CIOs Reveal Their Picks for Beach Reads

Several CIOs identify what books they'll be reading on vacation, and why.

As information technology managers venture out on vacation, they're trading server logs for reading material of a different ilk. Computerworld polled several IT execs about their summer reading plans.

Beach Clark, vice president of IT, Georgia Aquarium: "I think I've narrowed it down to The Last Lecture, by Randy Pausch . The other candidates were Liar's Poker, by Michael Lewis , and Made to Stick: Why Some Ideas Survive and Others Die, by Chip Heath and Dan Heath , by Chip Heath and Dan Heath.

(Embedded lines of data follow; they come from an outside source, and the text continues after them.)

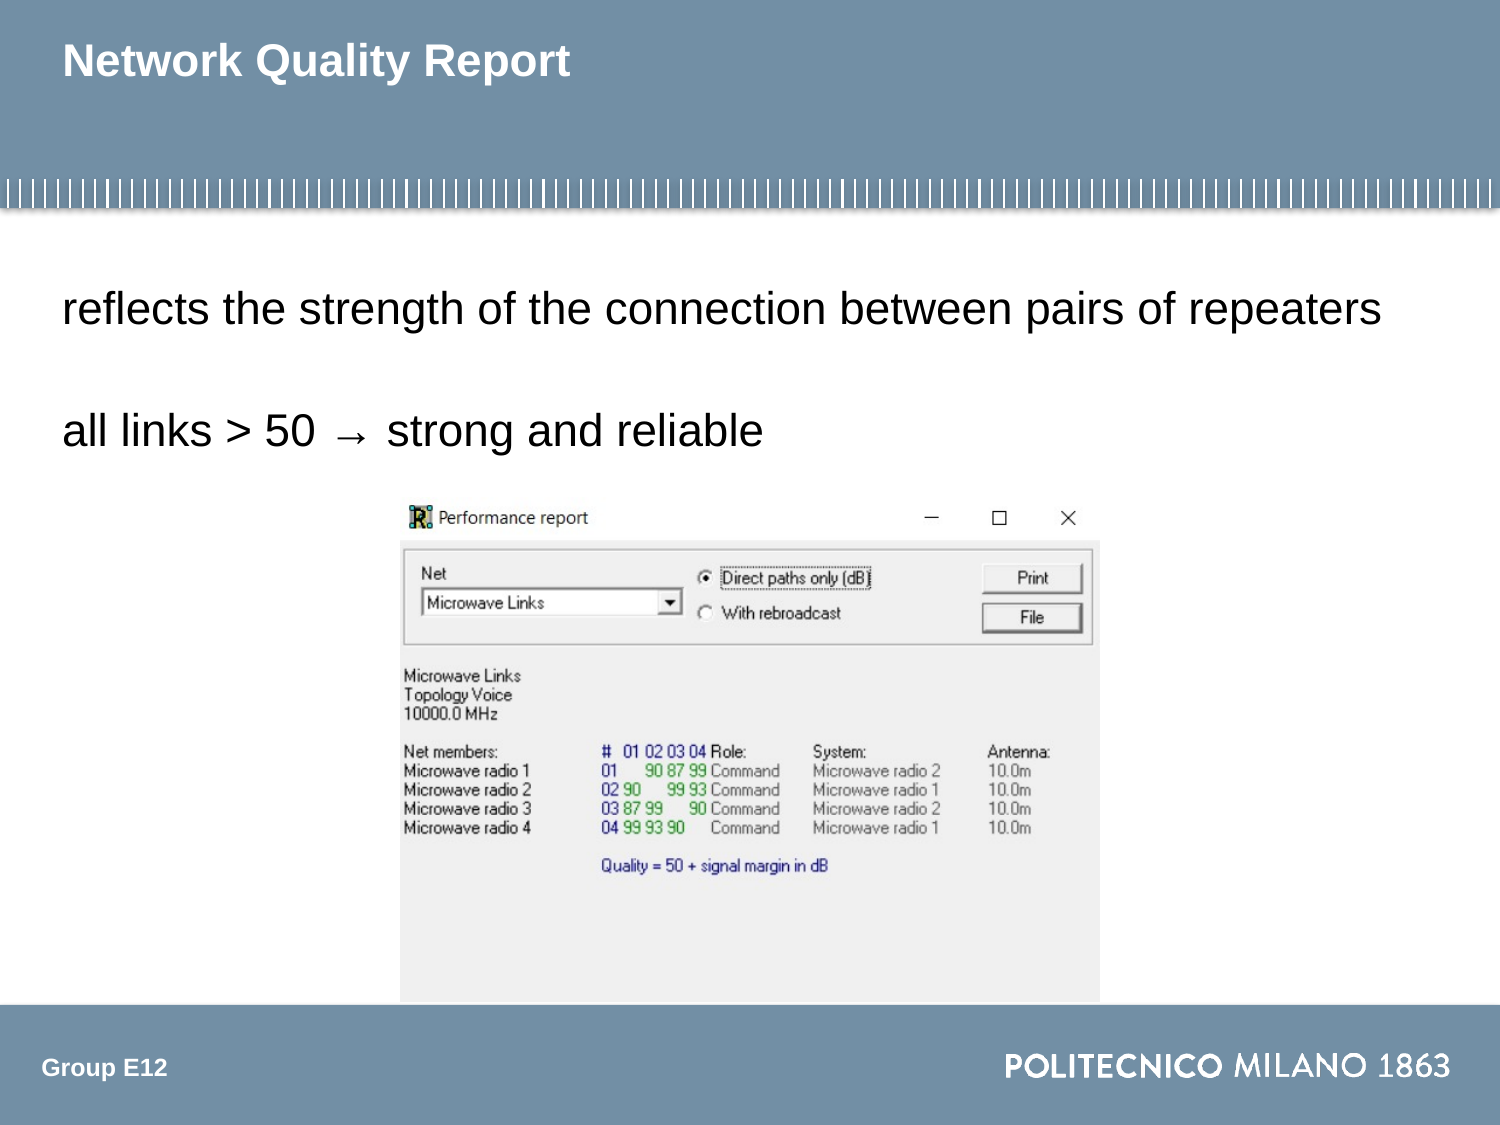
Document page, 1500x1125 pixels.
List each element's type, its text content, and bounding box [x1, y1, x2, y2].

text_box all links > 50 → strong and reliable [47, 392, 798, 463]
title Network Quality Report [47, 22, 1455, 161]
picture [999, 1041, 1456, 1089]
text_box reflects the strength of the connection between pairs of repeaters [47, 271, 1441, 342]
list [400, 497, 1100, 1002]
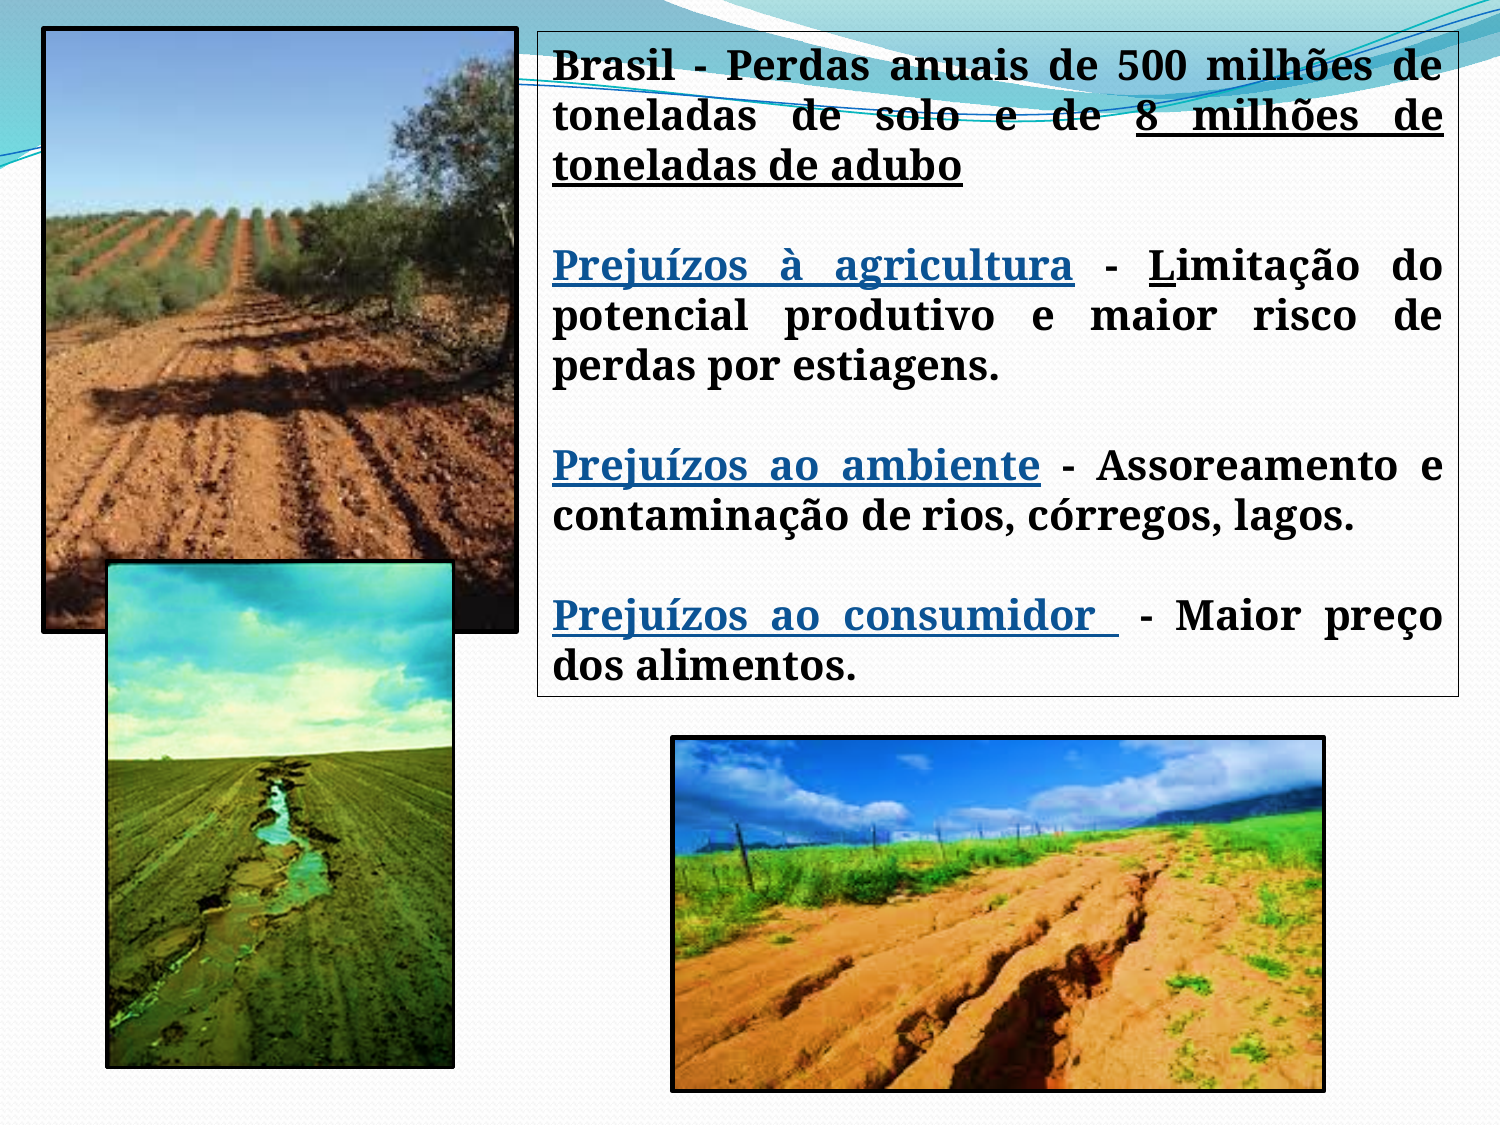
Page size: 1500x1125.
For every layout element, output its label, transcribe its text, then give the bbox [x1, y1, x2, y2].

I picked the Randy Pausch because he was a computer science guy. He was diagnosed with terminal pancreatic cancer, so the book's about living your life to the fullest."

Larry Bonfante, CIO, United States Tennis Association: "I'll take Outsmart! How to Do What Your Competitors Can't, by Jim Champy , because I'm a big fan of Champy's work; Deception Point, by Dan Brown , who always writes page-turners; and Bad Moon Rising, by Hank Bordowitz -- I am a classic-rock aficionado and play in a rock band, so I'm interested in the real story of what happened with Creedence Clearwater Revival and John Fogerty."

Anthony Murabito, CIO, Cubist Pharmaceuticals Inc.: " The Shallows: What the Internet Is Doing to Our Brains, by Nicholas Carr . While I think his tone is somewhat north of bombastic, many of his previous views have come into crystal reality. I, too, believe the IT organization of 2020 will be a small, loosely coupled team that works in a matrix with business technologists."